The lock is delicate. Once the party attempts to smash the door open, the lock will probably (definitely) be damaged and be impossible to pick.

Assuming you know all of this, which solution is best? Not such an easy thing to say, is it.

Most game systems treat all skills equally. Whatever skill you roll, the basic mechanics are the same. Even the games with fancy narrative dice and degrees of success and lucky or unlucky breaks. The dice are focused on the outcome of the action. That’s what they are there for. There is this belief that non-binary rules and degrees of success somehow change that. But they don’t.

What makes the game interesting, what makes the game a role-playing game, is the decisions the players make. What actions they take. But to focus on that, you have to treat different actions differently. And to do that, you have to make sure that the PCs actions have consequences, regardless of success or failure.

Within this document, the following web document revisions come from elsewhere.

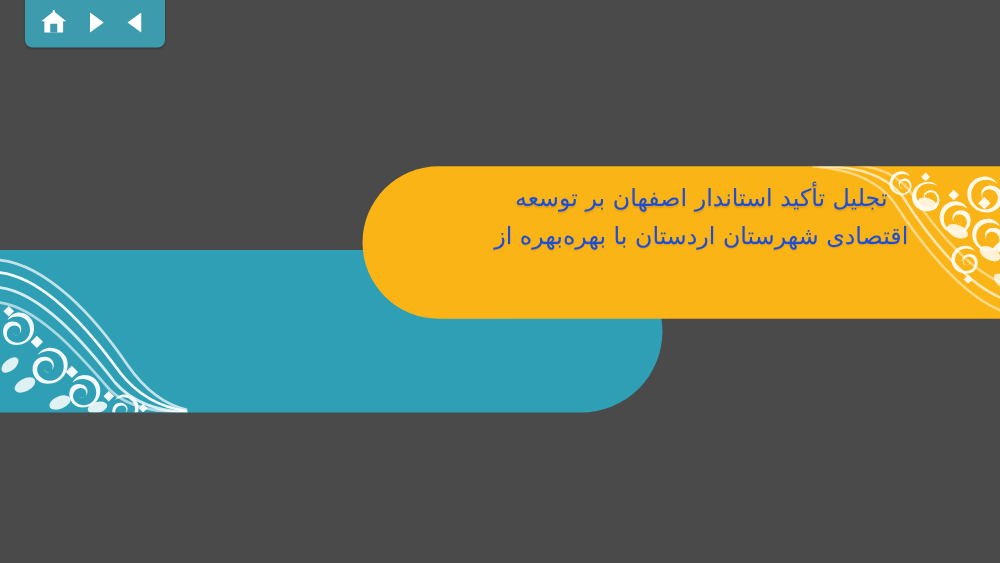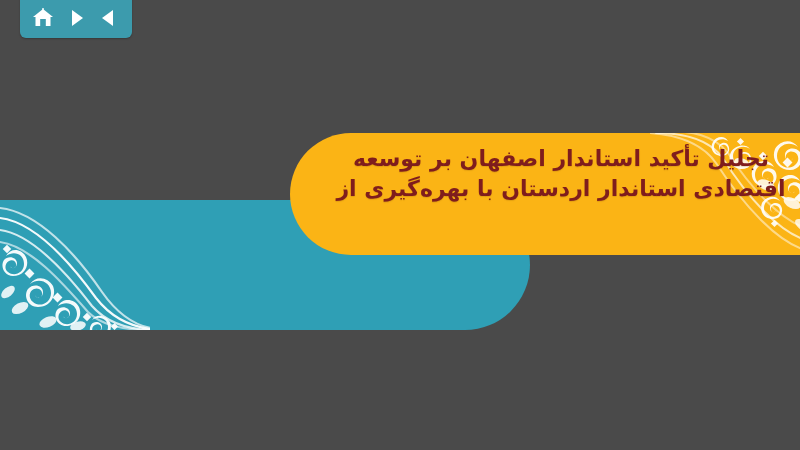--- a/index.html
+++ b/index.html
@@ -90,24 +90,24 @@
   #title-block {
     position: absolute;
     right: 18px;
     left: 40px;
     top: 11px;
     text-align: center;
     direction: rtl;
     z-index: 2;
   }
   .title-line {
-    color: #7f1d1d;
-    font-size: 22px;
+    color: #1d4ed8;
+    font-size: 19px;
     line-height: 30px;
-    font-weight: bold;
+    font-weight: normal;
     white-space: nowrap;
     text-shadow: 0 1px 1px rgba(120,70,0,0.18);
   }
 </style>
 </head>
 <body>
 
 <div id="stage">
 
   <div id="teal-band">
@@ -170,21 +170,21 @@
           <rect x="110" y="20" width="6" height="6" transform="rotate(45 113 23)"></rect>
           <rect x="146" y="62" width="6" height="6" transform="rotate(45 149 65)"></rect>
           <rect x="122" y="88" width="5" height="5" transform="rotate(45 124.5 90.5)"></rect>
           <rect x="88" y="6" width="5" height="5" transform="rotate(45 90.5 8.5)"></rect>
         </g>
       </svg>
     </div>
 
     <div id="title-block">
       <div class="title-line">تجلیل تأکید استاندار اصفهان بر توسعه</div>
-      <div class="title-line">اقتصادی استاندار اردستان با بهره‌گیری از</div>
+      <div class="title-line">اقتصادی شهرستان اردستان با بهره‌بهره از</div>
     </div>
   </div>
 
   <div id="navbar">
     <button class="navbtn" title="قبلی">
       <span>
         <svg width="20" height="20" viewBox="0 0 20 20" xmlns="http://www.w3.org/2000/svg">
           <path d="M14 2 L14 18 L3 10 Z" fill="#ffffff"></path>
         </svg>
       </span>

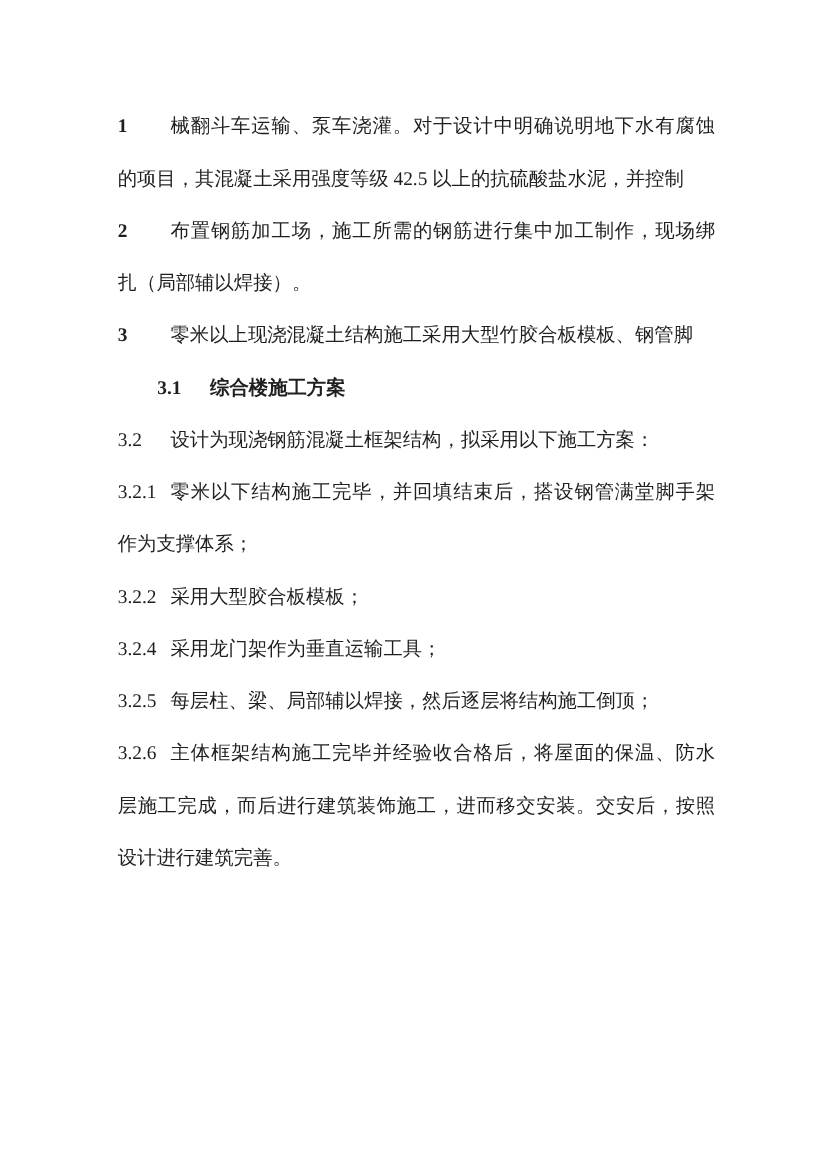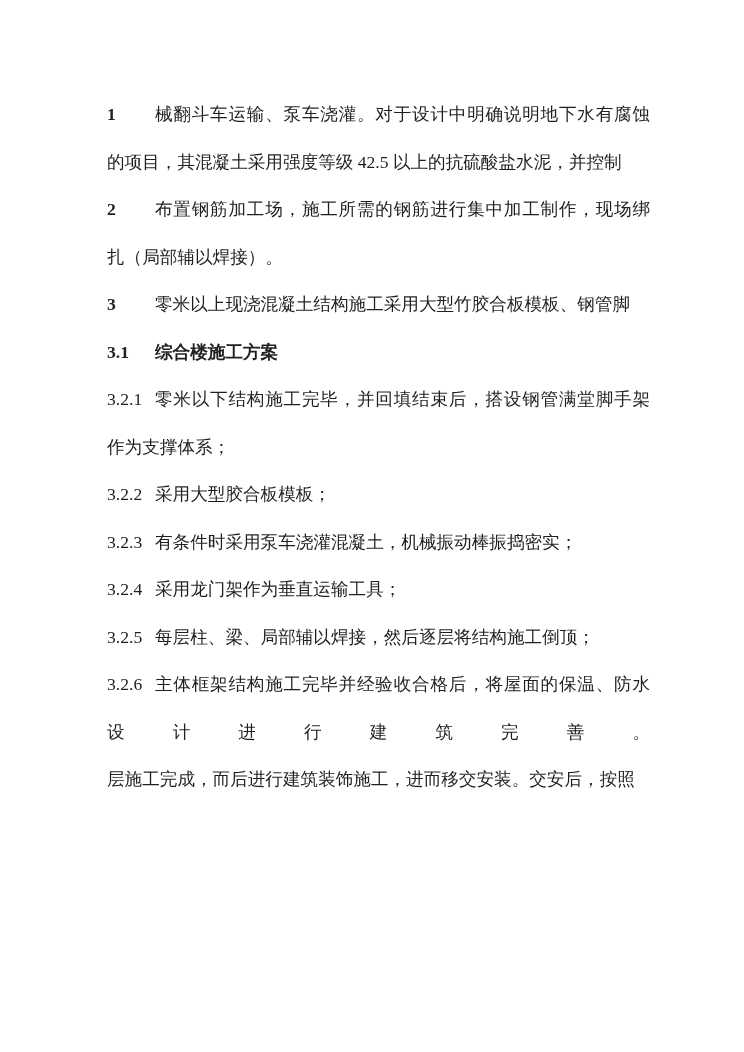--- a/index.html
+++ b/index.html
@@ -31,21 +31,21 @@
   .line.first {
     position: relative;
     padding-left: 48px;
   }
   .num {
     position: absolute;
     left: 0;
     top: 0;
   }
   .bold-num .num { font-weight: 700; }
-  .heading .num, .heading .txt { font-weight: 700; }
+  .heading .num, .heading .txt { font-weight: 700; margin-left: 36px; }
 </style>
 </head>
 <body>
 
 <div class="page">
   <div class="doc">
 
     <div class="para bold-num">
       <div class="line first">
         <span class="num">1</span><span class="txt">械翻斗车运输、泵车浇灌。对于设计中明确说明地下水有腐蚀</span>
@@ -65,54 +65,54 @@
         <span class="num">3</span><span class="txt">零米以上现浇混凝土结构施工采用大型竹胶合板模板、钢管脚</span>
       </div>
     </div>
 
     <div class="para heading">
       <div class="line first">
         <span class="num">3.1</span><span class="txt">综合楼施工方案</span>
       </div>
     </div>
 
+    <div class="para">
+      <div class="line first">
+        <span class="num">3.2</span><span class="txt">设计为现浇钢筋混凝土框架结构，拟采用以下施工方案：</span>
+      </div>
+    </div>
 
     <div class="para">
       <div class="line first">
         <span class="num">3.2.1</span><span class="txt">零米以下结构施工完毕，并回填结束后，搭设钢管满堂脚手架</span>
       </div>
       <div class="line">作为支撑体系；</div>
     </div>
 
     <div class="para">
       <div class="line first">
         <span class="num">3.2.2</span><span class="txt">采用大型胶合板模板；</span>
       </div>
     </div>
 
-    <div class="para">
-      <div class="line first">
-        <span class="num">3.2.3</span><span class="txt">有条件时采用泵车浇灌混凝土，机械振动棒振捣密实；</span>
-      </div>
-    </div>
 
     <div class="para">
       <div class="line first">
         <span class="num">3.2.4</span><span class="txt">采用龙门架作为垂直运输工具；</span>
       </div>
     </div>
 
     <div class="para">
       <div class="line first">
         <span class="num">3.2.5</span><span class="txt">每层柱、梁、局部辅以焊接，然后逐层将结构施工倒顶；</span>
       </div>
     </div>
 
     <div class="para">
       <div class="line first">
         <span class="num">3.2.6</span><span class="txt">主体框架结构施工完毕并经验收合格后，将屋面的保温、防水</span>
       </div>
+      <div class="line">层施工完成，而后进行建筑装饰施工，进而移交安装。交安后，按照</div>
       <div class="line">设计进行建筑完善。</div>
-      <div class="line">层施工完成，而后进行建筑装饰施工，进而移交安装。交安后，按照</div>
     </div>
 
   </div>
 </div>
 
 </body></html>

When writing a complex skill-based encounter, the first thing you do is come up with the problem or obstacle. Then, you need to come up with the different approaches (the different methods of solving the problem) the PCs might attempt. After you list the approaches, you need to answer two questions for every approach: (1) Why would the party take this approach over the others? (2) Why wouldn’t the party take this approach over the others? If you can come up with more than one for each, good for you. If you can’t come up with one pro and one con, you need to rework your situation.

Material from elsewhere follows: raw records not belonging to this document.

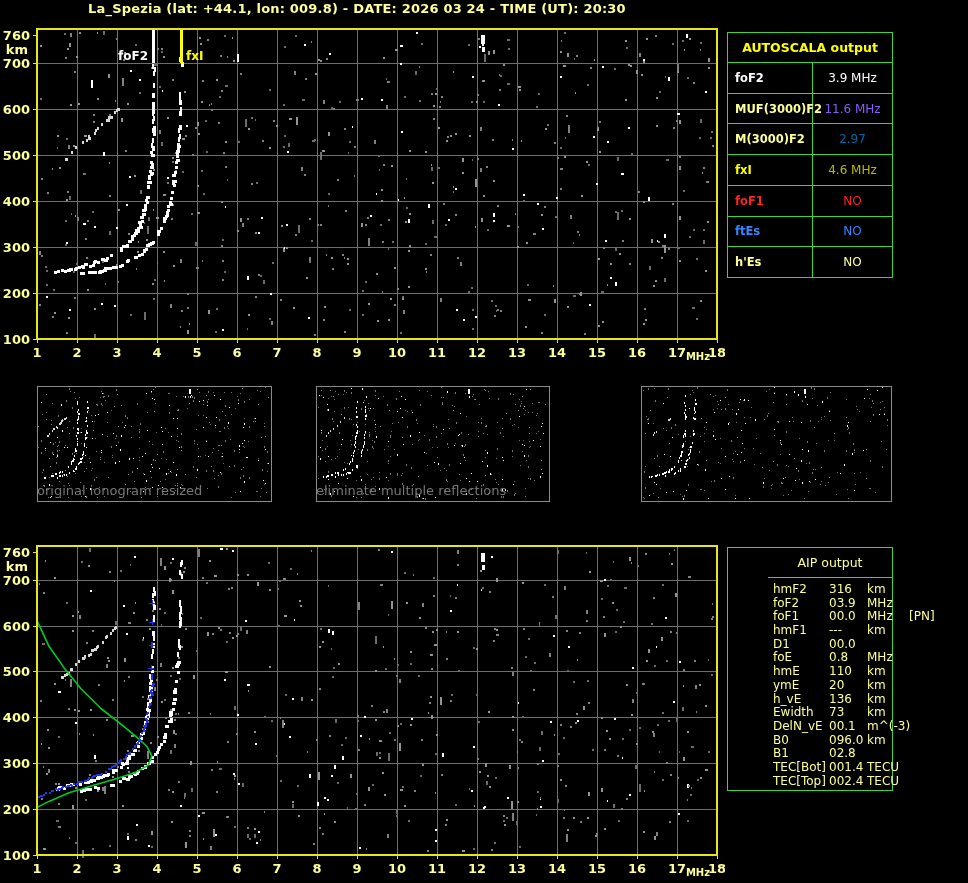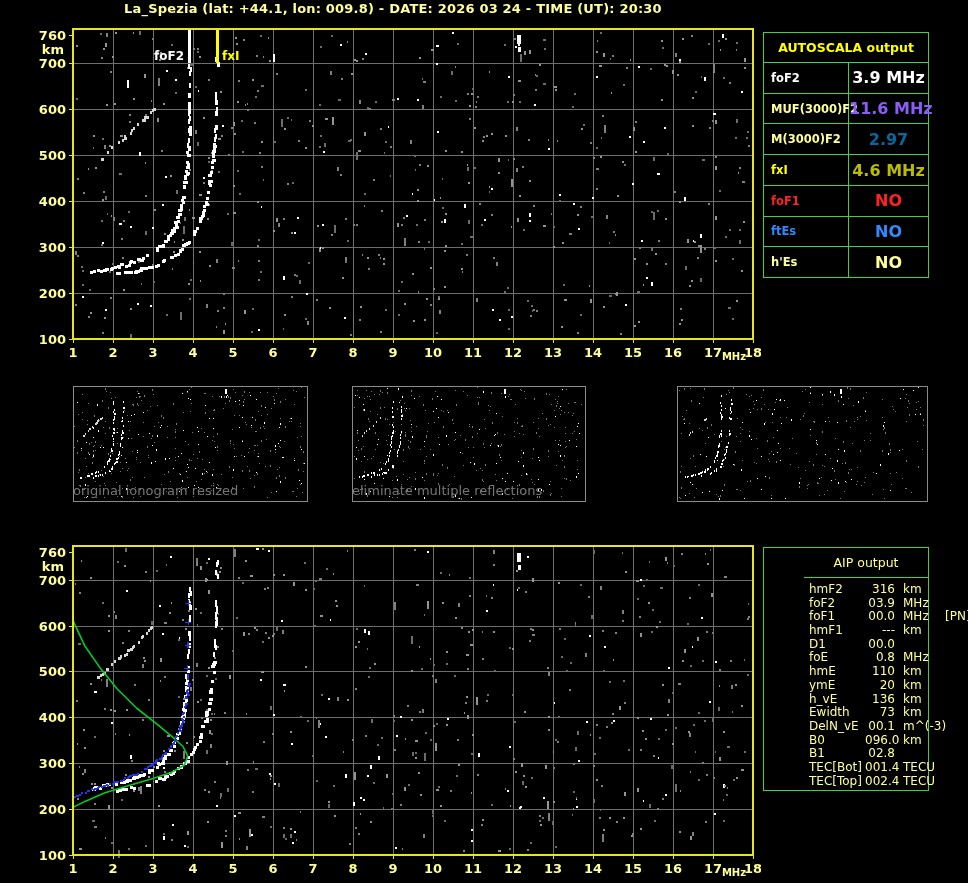--- a/index.html
+++ b/index.html
@@ -1,38 +1,38 @@
 <!DOCTYPE html>
 <html><head>
 <meta charset="utf-8">
 <style>
   *{margin:0;padding:0;box-sizing:border-box}
   html,body{background:#000;}
   body{width:968px;height:883px;overflow:hidden;}
-  .page{position:relative;width:869px;height:883px;background:#000;font-family:"DejaVu Sans",sans-serif;margin-left:36px;}
+  .page{position:relative;width:869px;height:883px;background:#000;font-family:"DejaVu Sans",sans-serif;}
   .title{position:absolute;left:88px;top:1px;color:#ffff99;font-size:13px;font-weight:bold;letter-spacing:.2px;white-space:nowrap;}
   .plot-svg{position:absolute;left:0;}
   #top-plot{top:20px;}
   #bottom-plot{top:537px;}
   .panel{position:absolute;border:1px solid #3fd43f;background:#000;}
   .autoscala-panel{left:727px;top:32px;width:166px;height:246px;display:flex;flex-direction:column;justify-content:center;}
   .as-header{height:30px;line-height:30px;text-align:center;color:#ffff00;font-weight:bold;font-size:12.5px;border-bottom:1px solid #3fd43f;}
   #as-rows{flex:1;display:flex;flex-direction:column;}
   .as-row{flex:1;display:flex;}
   .as-row + .as-row{border-top:1px solid #3fd43f;}
   .as-label{width:85px;border-right:1px solid #3fd43f;padding-left:7px;display:flex;align-items:center;font-weight:bold;font-size:11.5px;white-space:nowrap;}
-  .as-value{flex:1;display:flex;align-items:center;justify-content:center;font-weight:bold;font-size:16px;white-space:nowrap;}
+  .as-value{flex:1;display:flex;align-items:center;justify-content:center;font-weight:normal;font-size:12px;white-space:nowrap;}
   .thumb{position:absolute;top:386px;height:116px;border:1px solid #8a8a8a;background:#000;overflow:hidden;}
   .thumb svg{display:block;}
   .thumb-caption{position:absolute;top:483px;text-align:left;color:#777;font-size:13px;white-space:nowrap;}
   .aip-panel{left:727px;top:547px;width:166px;height:244px;color:#ffff99;padding-left:40px;}
   .aip-header{height:30px;line-height:30px;text-align:center;font-size:12.5px;border-bottom:1px solid #3fd43f;color:#ffff99;}
   #aip-rows{padding:5px 0 0 5px;font-size:12px;}
   .aip-row{display:grid;grid-template-columns:56px 30px 48px 1fr;height:13.7px;line-height:13.6px;white-space:nowrap;}
-  .aip-v{text-align:right;}
+  .aip-v{text-align:left;}
   .aip-u{padding-left:8px;}
   .aip-x{padding-left:2px;}
 </style>
 </head>
 <body>
 
 <div class="page">
 
   <div class="title">La_Spezia (lat: +44.1, lon: 009.8) - DATE: 2026 03 24 - TIME (UT): 20:30</div>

For example: the guard won’t let the party pass. What are the likely approaches and the pros and cons?

  • Plead/Persuade. Pro: No real risk. The guard just says no. Con: Not likely to work.
  • Bribe. Pro: Likely to succeed. Con: Expensive.
  • Intimidate/Threaten. Pro: Doesn’t cost anything. Con: If it fails, guard may call other guards to fight.
  • Bluff/Deceive. Pro: Doesn’t cost anything (again). Con: If the guard figures it out, he won’t listen to the PCs again. Might report PCs.
  • Sneak In. Pro: No interaction with guard needed. Con: If the PCs get caught inside, they will be in big trouble.

Notice, I can’t come up with a good pro for Bluff/Deceive other than “doesn’t cost anything” which means it is no better or worse than Intimidate/Threaten. So, when I write my adventure, I might put in some ‘fraudulent papers’ that the party can stumble over that give the bearer permission to pass the guard if they can convince the guard they are real. That gives them a reason to choose that option because, with the fraudulent papers, it becomes ‘likely to succeed.’ Also, that actually becomes a pretty favorable approach, but it only works if the party finds the fraudulent papers, so that’s okay.

Corollary to Rule #5: Approaches Are Actions, Not Skills

Notice also, I haven’t broken down this list by skills because SKILLS ARE JUST TOOLS TO RESOLVE ACTIONS. I’ve come up with approaches. Sure, some of them might mirror some skills. But if the PCs try to sneak in by hiding in the back of a merchant’s cart instead of rolling a Sneaky Skill check, I can go with it.

As a general rule, I always prefer to have to figure out which skill or ability check to roll to suit a particular action. I want to be able to wiggle on skills and abilities. If my list of guard approaches looked like this:

  • Diplomacy Skill
  • Stealth Skill
  • Intimidate Skill
  • Bluff Skill

When the PCs describe their action as “rolling in on the back of the merchant’s cart,” I’d have to try and cram that into one of those four skills to figure out how it should work and what the consequences are. On the previous list, its pretty obvious where it falls. It must be “Sneaking In” because that is the one that avoids all interaction with the guard and leaves the PCs wandering around inside with no authorization and the potential for big trouble. That works even if I decide that “riding in the back of the cart” doesn’t require a skill roll. It just works. And I might decide that because now they have to stay hidden once they are inside, so they will have plenty of dramatic rolls to make in a few minutes.

As a rule, I tend to set skills, abilities, and difficulties at the table except for a few vague notes (like: difficult check or not likely to work to remember me to set the difficulty high). That list of approaches for the guard at the gate is actually pretty close to the sum total of the notes I would bring to the table for that encounter.